Amino Acid Composition of the Proteomes-- Our data set consists of the amino acid compositions of the entire proteomes of 22 mesophiles, 1 thermophile, and 7 hyperthermophiles. We calculated the average proportion of each amino acid in all mesophiles (30-50 °C) on one hand and in all hyperthermophiles (>80 °C, Table I) on the other hand. The only moderately thermophile organism genome available, that of M. thermoautotrophicum (Table I), was excluded from the comparisons for the reasons mentioned above (except for Figs 1 and 2A). We then grouped the results for each amino acid in classes such as charged, polar noncharged, aliphatics, and aromatics, a procedure based on biophysical characters and already used in this kind of approach (5, 12). A benefit of this procedure is also to correct the bias in the proportion of certain amino acids induced by the strong variation in (G + C) content across the compared genomes (Fig. 1). For instance, arginine content was found to be strongly correlated with the (G + C) percentage, while the lysine content is strongly anticorrelated (Fig. 1). The use of Lys or Arg by a given organism does not depend on specific chemical properties of Arg versus Lys, but only depends on the (G + C) content, as indicated by Fig. 1. Therefore, grouping Lys + Arg makes it possible to overcome the (G + C) content bias. As a consequence, the variations observed for the positively charged residues (Lys + Arg) stay within 50%, while up to 5-fold variations are observed for the individual amino acids (Fig. 1). It is worth to notice that the (G + C) content is not correlated to the optimal growth temperature of the organisms (Fig. 1).

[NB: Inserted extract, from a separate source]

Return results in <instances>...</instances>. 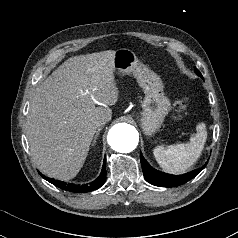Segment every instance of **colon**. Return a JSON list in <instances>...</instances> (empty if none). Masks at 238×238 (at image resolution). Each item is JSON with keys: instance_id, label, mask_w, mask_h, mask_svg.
<instances>
[{"instance_id": "1", "label": "colon", "mask_w": 238, "mask_h": 238, "mask_svg": "<svg viewBox=\"0 0 238 238\" xmlns=\"http://www.w3.org/2000/svg\"><path fill=\"white\" fill-rule=\"evenodd\" d=\"M187 109V101L185 99L178 100L175 103V117L176 119L180 118L181 115L186 111Z\"/></svg>"}]
</instances>
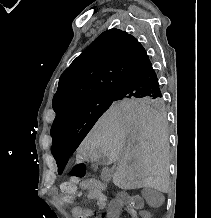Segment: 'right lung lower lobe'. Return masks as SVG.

View larger version (23K): [in this window] [in a new window]   Fig. 1.   Plot of the correlated variations the percentage of arginine (R, light blue) with the (G + C) content (divided by 10; G+C/10, red) of the 30 genomes under study (see "Materials and Methods"). The amount of lysines is anticorrelated with that of arginines (K, green), and therefore varies with the (A + T) content. The large variations of Arg and Lys taken separately are buffered when considering the sum Arg + Lys (POS, dark blue). This suggests that the choice of positively charged residues, Arg or Lys, is only dictated by the (G + C) content of the organism.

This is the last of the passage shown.